The problem:
I am trying to solve http://acm.timus.ru/problem.aspx?space=1&num=1076 , it's an online judge for programming problems. The problem could be solved by a simple application of an assigment problem solvers like mincost-maxflow or Hungarian algorithm. The matrices are small (150 by 150) and I am trying to push a solution with simplex method - it does not pass time limit and I don't think it's my fault.
Assignment Problem
$min \sum c_{i,j}x_{i,j}\\ \sum_{i} x_{i,j}=1 \\ \sum_{j} x_{i,j}=1 \\ x_{i,j} \geq 0 $
What I've done:
- I added checking for cycling - indeed cycling was present. I've employed some schemes for cycling elliminations: Bland's rule, lexicographical rule and Zadeh's rule. None of them triggered cycling checking, but the solution still does not pass time limit.
- I removed all artificial variables and slacks. My initialization is $x_{i,i}=1$ and other n-1 basic variable are 0 (I use variables that don't have a non-zero value after gaussian eillimination with $x_{i,i}$)
My hypothesis
I am no expert in fields of linear programming but here are some of my thoughts: I think the problem is very degenerate, the rank of constraints matrix is $2n-1$ with n variables having value equal to 1 and rest n-1 having value equal to 0. During some stage of the algorithm we enter a situation where many 0 valued variables are interchanged making simplex method exponential. I printed function cost and it stops reducing after some time, even though reduced costs indicate that improvement is still possible (i.e. stopping criterion for simplex method is not satisfied).
What I don't want
- I have an accepted verdict on this problem with mincost-maxflow, so please don't suggest Hungarian algorithm or simiar, I want to know if simplex method can solve this problem
- Please don't suggest modifications for simplex method that make assumptions about the graph model of the problem. i.e. suggestions like "make 0 valued edges be an alternating path". I want to know if pure simplex method can solve the problem (with possible modifications, but that do not make any assuptions about the problem).
What I do want
- I want to know if my hypothesis is correct and simplex method is simply not applicable to these kinds of problems.
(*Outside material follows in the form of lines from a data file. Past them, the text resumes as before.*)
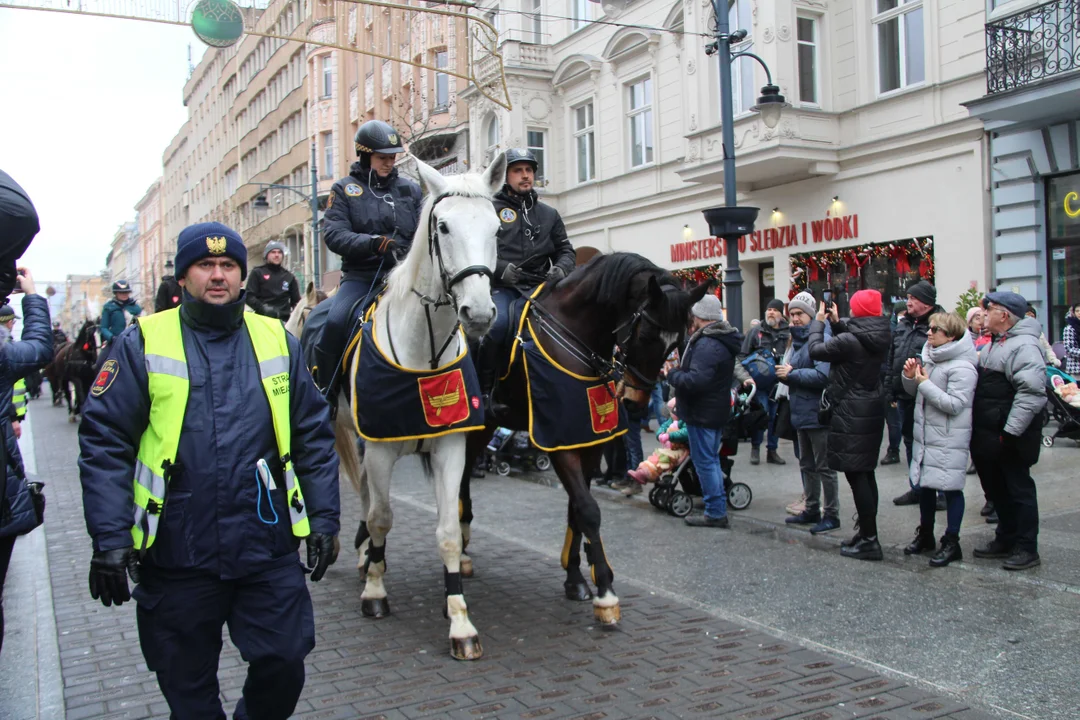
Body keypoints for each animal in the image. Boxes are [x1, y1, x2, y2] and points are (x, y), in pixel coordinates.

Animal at [339, 155, 507, 660]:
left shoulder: (451, 447)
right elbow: (381, 518)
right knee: (363, 499)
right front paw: (375, 591)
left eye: (496, 227)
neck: (422, 352)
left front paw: (460, 622)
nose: (479, 314)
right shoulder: (378, 448)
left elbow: (449, 531)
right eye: (444, 226)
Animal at [453, 253, 699, 626]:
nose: (635, 402)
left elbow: (576, 510)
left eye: (676, 343)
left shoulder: (587, 440)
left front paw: (576, 578)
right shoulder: (558, 442)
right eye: (644, 334)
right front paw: (606, 592)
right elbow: (588, 510)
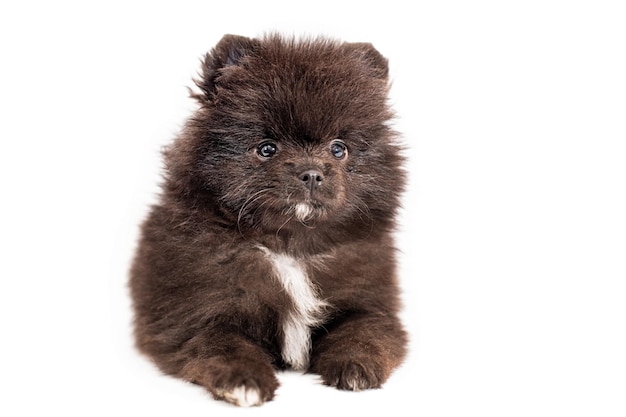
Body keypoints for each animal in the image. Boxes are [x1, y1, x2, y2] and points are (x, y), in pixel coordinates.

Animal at [129, 33, 408, 406]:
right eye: (267, 148)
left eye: (338, 149)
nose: (312, 173)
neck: (290, 247)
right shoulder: (199, 312)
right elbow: (224, 344)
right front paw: (244, 380)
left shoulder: (368, 298)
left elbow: (364, 331)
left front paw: (355, 367)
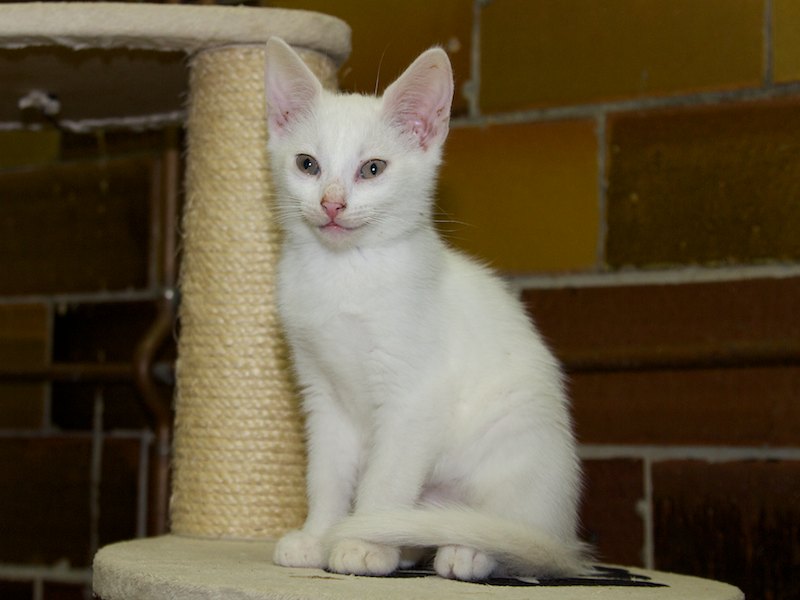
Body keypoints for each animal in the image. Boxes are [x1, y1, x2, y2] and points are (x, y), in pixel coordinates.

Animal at [264, 37, 588, 581]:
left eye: (373, 169)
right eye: (307, 164)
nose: (331, 203)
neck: (343, 274)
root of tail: (563, 534)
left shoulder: (416, 396)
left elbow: (386, 479)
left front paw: (362, 542)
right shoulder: (322, 393)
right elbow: (326, 473)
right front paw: (318, 534)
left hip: (515, 445)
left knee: (519, 541)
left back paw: (469, 551)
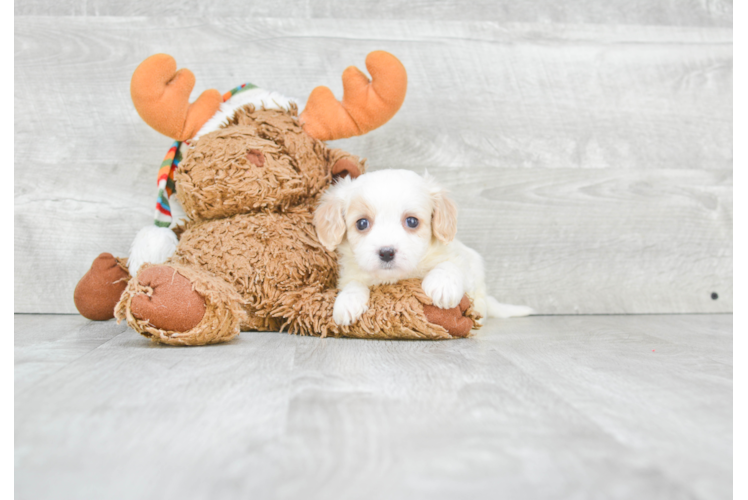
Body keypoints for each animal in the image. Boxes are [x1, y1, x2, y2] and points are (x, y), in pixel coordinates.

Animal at [312, 169, 536, 328]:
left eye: (411, 221)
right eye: (361, 224)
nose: (386, 252)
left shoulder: (461, 260)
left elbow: (450, 265)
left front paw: (442, 286)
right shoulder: (350, 274)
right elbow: (353, 284)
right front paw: (347, 302)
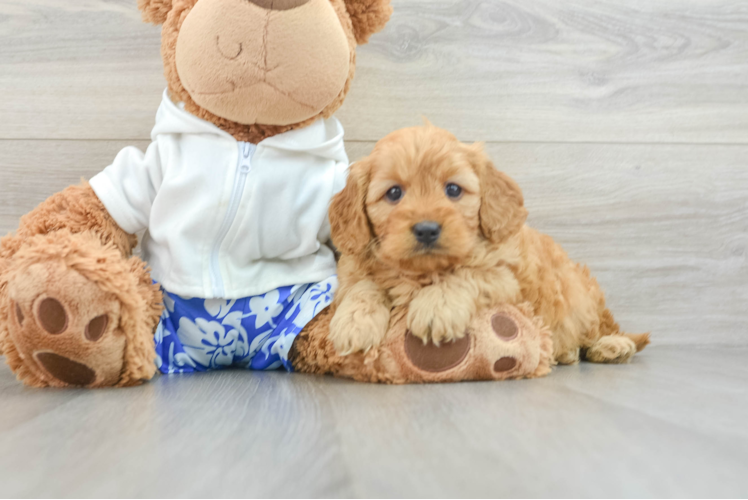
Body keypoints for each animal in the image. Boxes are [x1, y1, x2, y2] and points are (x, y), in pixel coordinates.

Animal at [328, 125, 648, 366]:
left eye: (453, 189)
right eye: (394, 193)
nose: (427, 229)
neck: (423, 271)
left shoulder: (507, 279)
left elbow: (466, 274)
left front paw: (436, 307)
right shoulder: (352, 271)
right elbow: (363, 286)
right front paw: (354, 322)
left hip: (582, 295)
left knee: (600, 328)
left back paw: (611, 346)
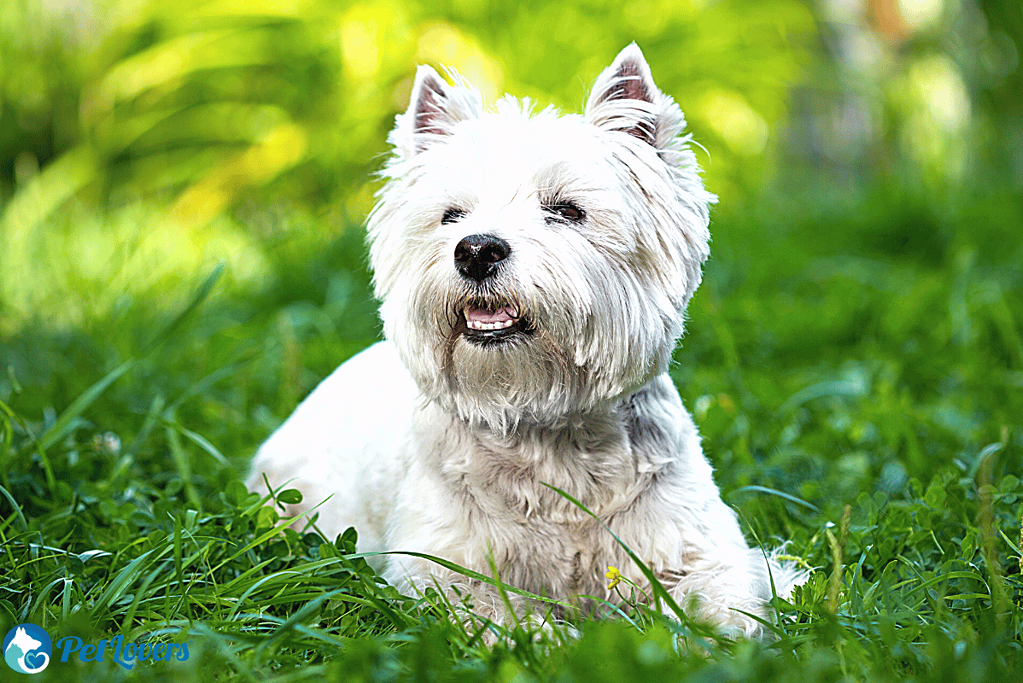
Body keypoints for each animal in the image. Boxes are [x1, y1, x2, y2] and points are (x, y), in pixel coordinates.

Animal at [249, 45, 806, 638]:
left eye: (566, 210)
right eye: (451, 216)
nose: (475, 250)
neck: (547, 431)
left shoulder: (702, 548)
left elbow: (730, 607)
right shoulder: (441, 570)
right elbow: (510, 620)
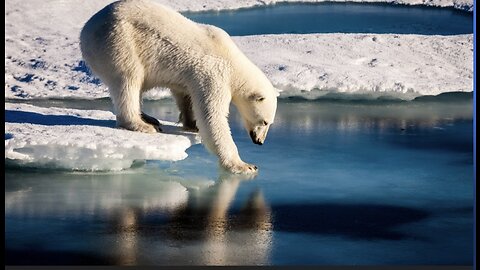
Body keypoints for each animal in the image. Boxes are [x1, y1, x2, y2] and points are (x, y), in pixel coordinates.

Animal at [79, 0, 278, 173]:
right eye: (264, 122)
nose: (259, 141)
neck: (232, 60)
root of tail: (86, 30)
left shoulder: (191, 76)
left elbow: (185, 95)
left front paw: (192, 124)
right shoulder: (214, 74)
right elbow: (213, 117)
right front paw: (244, 165)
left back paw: (149, 118)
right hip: (119, 42)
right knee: (128, 80)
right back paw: (142, 124)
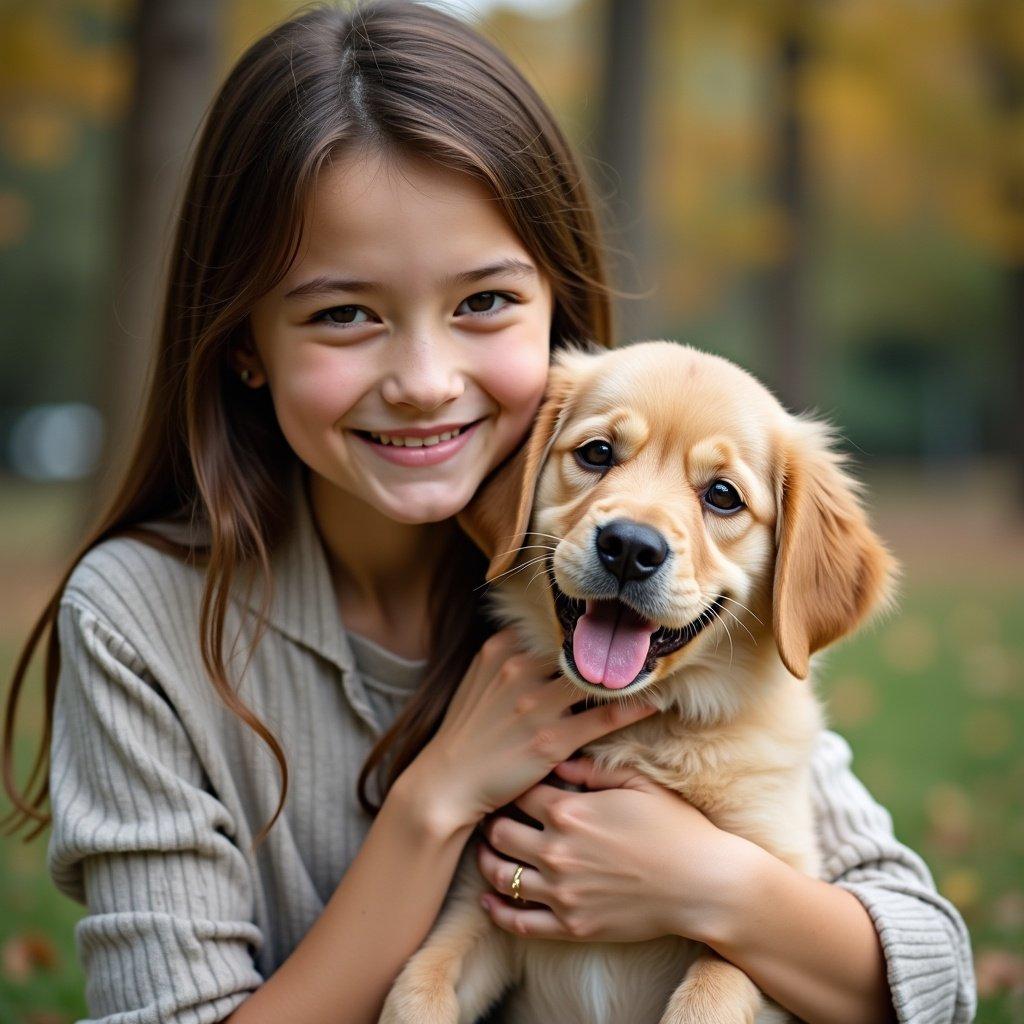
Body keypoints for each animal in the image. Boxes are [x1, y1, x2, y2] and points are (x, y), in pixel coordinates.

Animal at [378, 342, 897, 1024]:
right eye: (598, 453)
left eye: (723, 495)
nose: (629, 546)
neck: (647, 728)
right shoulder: (480, 900)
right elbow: (418, 985)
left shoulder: (766, 893)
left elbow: (710, 994)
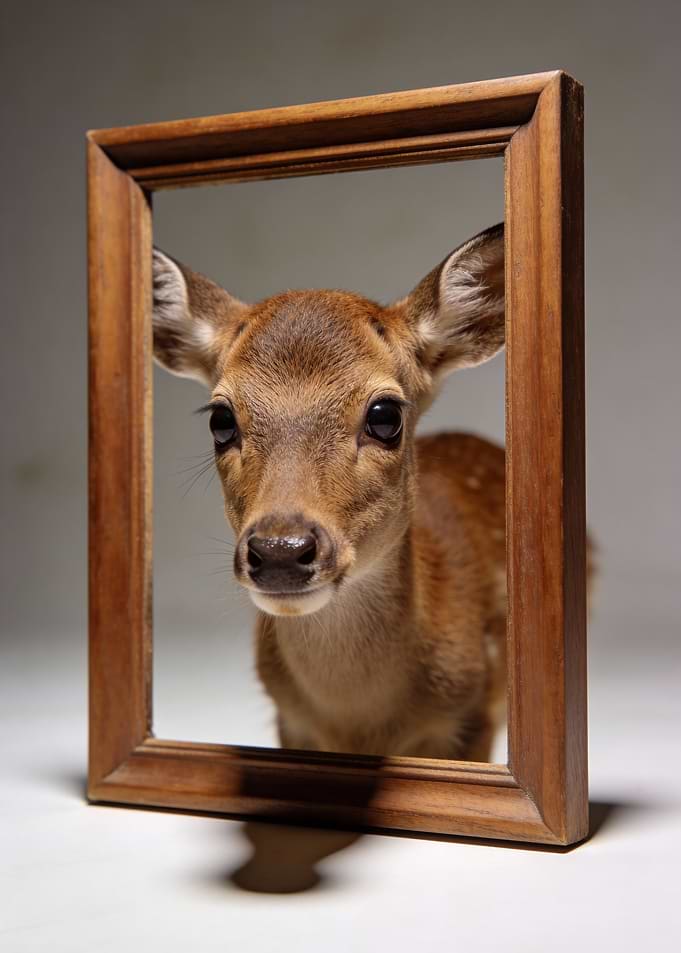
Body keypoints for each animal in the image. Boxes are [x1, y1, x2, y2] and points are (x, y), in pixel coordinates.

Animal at [151, 223, 515, 763]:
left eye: (385, 415)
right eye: (221, 419)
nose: (281, 550)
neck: (359, 722)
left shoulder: (475, 713)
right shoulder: (289, 717)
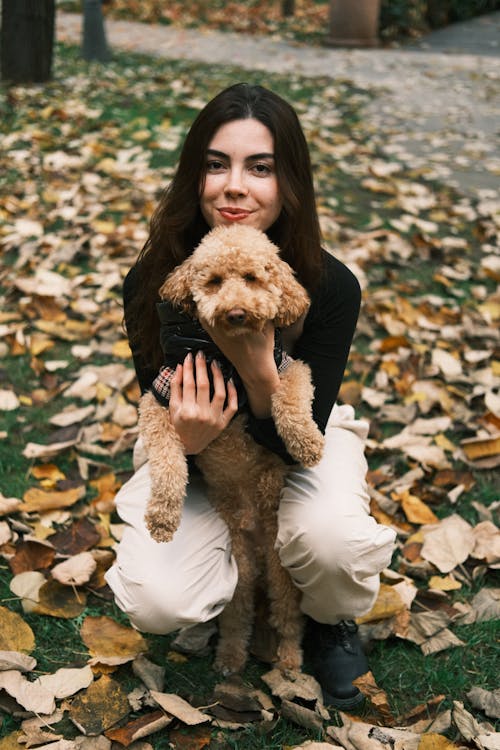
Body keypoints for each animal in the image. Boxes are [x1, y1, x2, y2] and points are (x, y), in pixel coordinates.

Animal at [138, 223, 324, 676]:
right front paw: (162, 516)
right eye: (215, 281)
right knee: (237, 616)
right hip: (240, 569)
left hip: (280, 566)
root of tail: (255, 534)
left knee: (288, 616)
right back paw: (230, 658)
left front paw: (307, 444)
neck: (226, 359)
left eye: (254, 278)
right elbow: (167, 460)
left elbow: (290, 401)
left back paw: (289, 660)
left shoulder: (288, 367)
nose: (237, 313)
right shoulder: (160, 398)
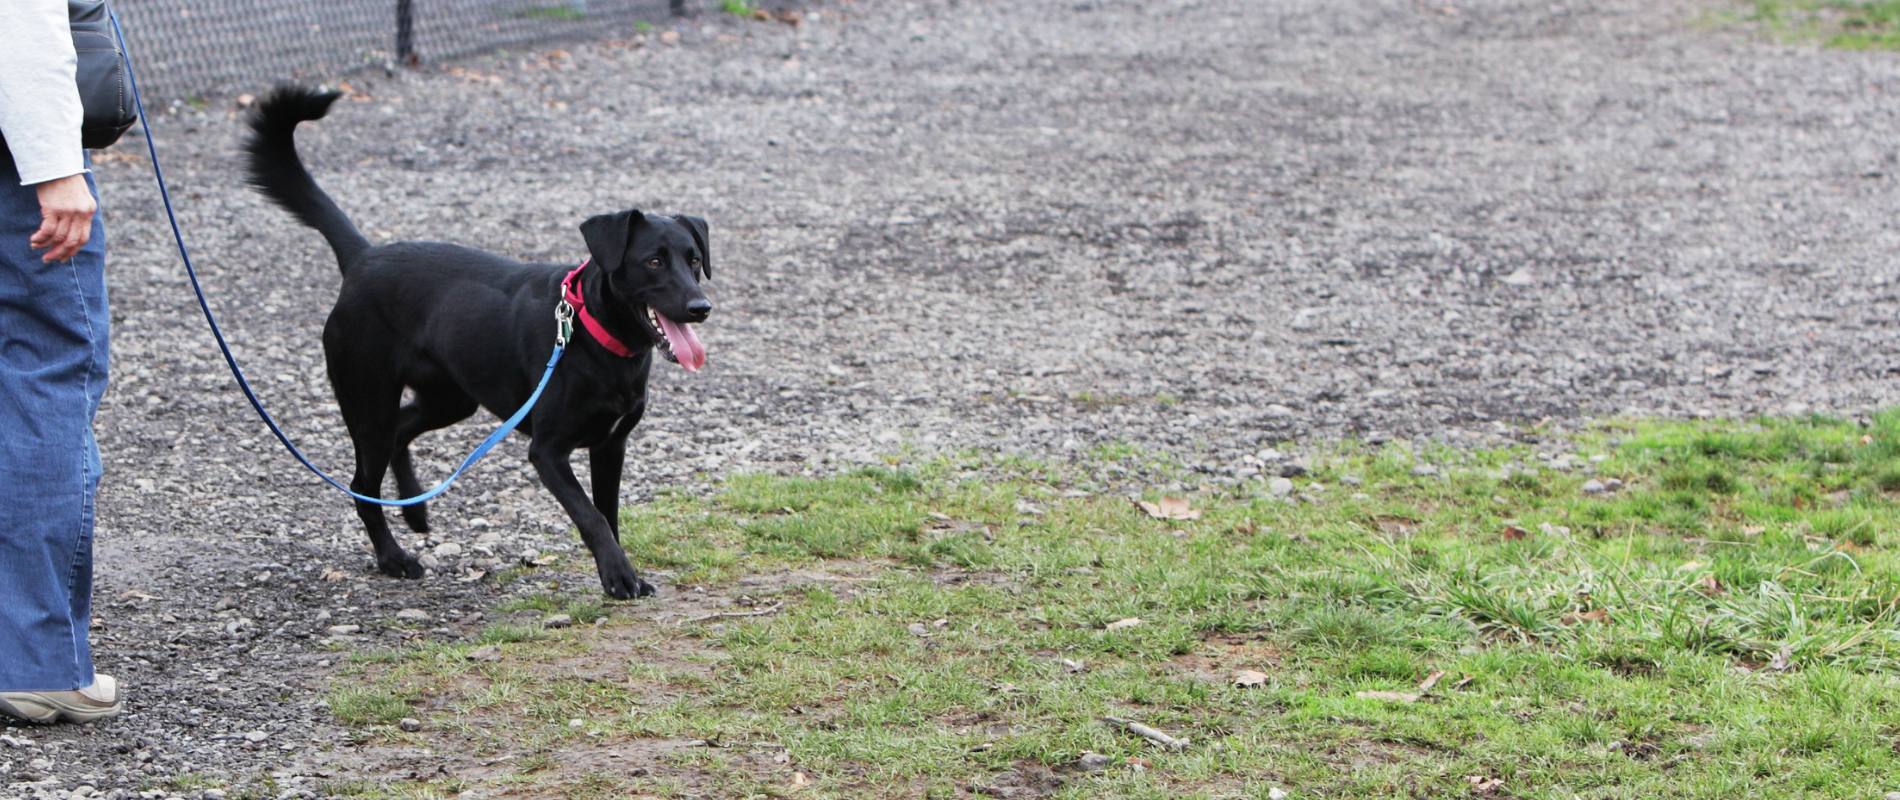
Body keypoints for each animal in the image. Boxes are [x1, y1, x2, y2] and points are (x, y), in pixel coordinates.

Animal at [241, 88, 710, 600]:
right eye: (653, 261)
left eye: (694, 259)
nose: (701, 306)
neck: (596, 337)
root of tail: (364, 256)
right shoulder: (548, 451)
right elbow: (591, 517)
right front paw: (618, 576)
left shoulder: (611, 446)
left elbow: (609, 513)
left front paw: (624, 572)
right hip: (368, 402)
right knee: (363, 483)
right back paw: (393, 557)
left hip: (450, 398)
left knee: (402, 432)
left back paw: (415, 509)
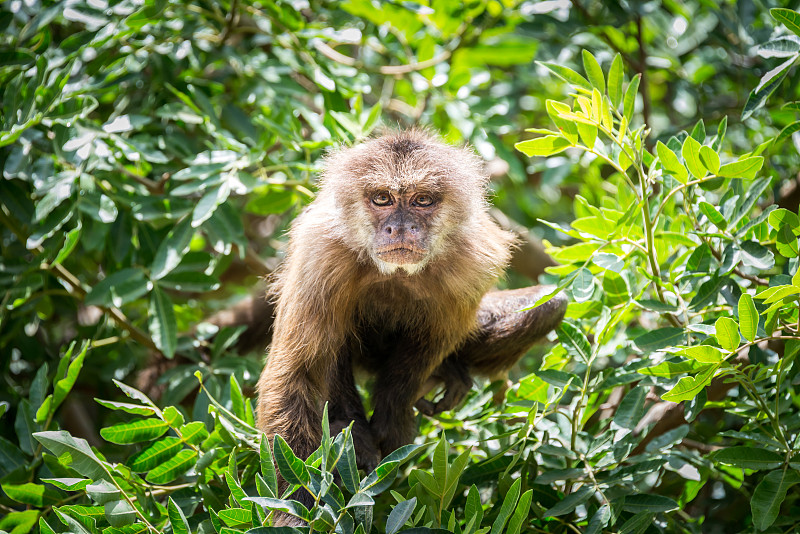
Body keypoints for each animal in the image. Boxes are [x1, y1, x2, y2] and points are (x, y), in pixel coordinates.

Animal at [255, 130, 564, 524]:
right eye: (382, 198)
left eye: (422, 200)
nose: (400, 228)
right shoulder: (322, 252)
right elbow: (297, 374)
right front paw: (297, 512)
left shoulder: (471, 264)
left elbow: (427, 349)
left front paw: (392, 422)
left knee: (552, 305)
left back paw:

- If not - what kind of scheme can be used to overcome this problem.
I've managed to resolve the problem with the help of generalized transportation problem:
$min \sum c_{i,j}x_{i,j}\\ \sum_{i} x_{i,j}=a_i \\ \sum_{j} x_{i,j}=b_j \\ x_{i,j} \geq 0 $
Where, of course, $\sum_{i} a_i = \sum_{j} b_j\\$. In general case this problem has constraint matrix with rank $2n-1$ where no variables equal to 0, because in this case multiple cells can be used in a row and column.
Having that in mind we can perturb our constraints:
$ \sum_{i} x_{i,j}=1+\epsilon * random(-1,1) \\ \sum_{j} x_{i,j}=1+\epsilon * random(-1,1) \\ $
where $\epsilon$ is some small number, and making sure that $\sum_{i} a_i = \sum_{j} b_j\\$ by normalizing afterwards. This is probably some variant of the perturbation technique for simplex method.
Having done that, we have other $n-1$ variables small and positive making the problem non degenerate.